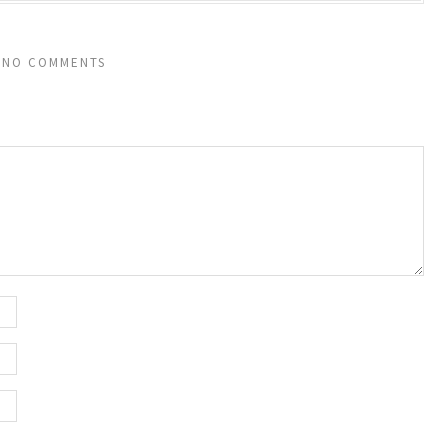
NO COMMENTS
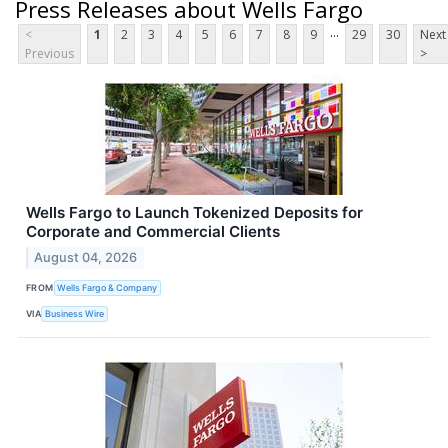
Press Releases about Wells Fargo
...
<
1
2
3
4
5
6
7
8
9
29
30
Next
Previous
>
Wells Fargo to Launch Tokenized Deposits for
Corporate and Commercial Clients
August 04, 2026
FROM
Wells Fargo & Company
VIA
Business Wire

***

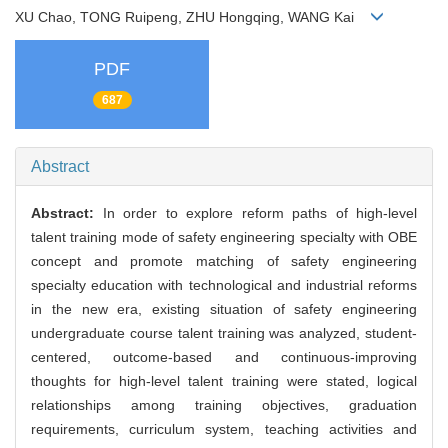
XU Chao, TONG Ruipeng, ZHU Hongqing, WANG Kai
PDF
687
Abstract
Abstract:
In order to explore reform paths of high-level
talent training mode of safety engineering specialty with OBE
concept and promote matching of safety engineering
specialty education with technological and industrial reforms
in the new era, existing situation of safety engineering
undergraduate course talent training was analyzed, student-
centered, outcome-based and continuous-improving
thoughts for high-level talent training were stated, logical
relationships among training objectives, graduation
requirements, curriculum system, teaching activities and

***

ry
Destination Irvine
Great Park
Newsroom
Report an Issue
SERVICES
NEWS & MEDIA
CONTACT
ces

***

■ **Work item**:
From the entries above, give again exactly the lines running from the line with "Wells Fargo to Launch Tokenized Deposits for" to the line with "Business Wire"; include both of those lines.

■ **Solution**:
Wells Fargo to Launch Tokenized Deposits for
Corporate and Commercial Clients
August 04, 2026
FROM
Wells Fargo & Company
VIA
Business Wire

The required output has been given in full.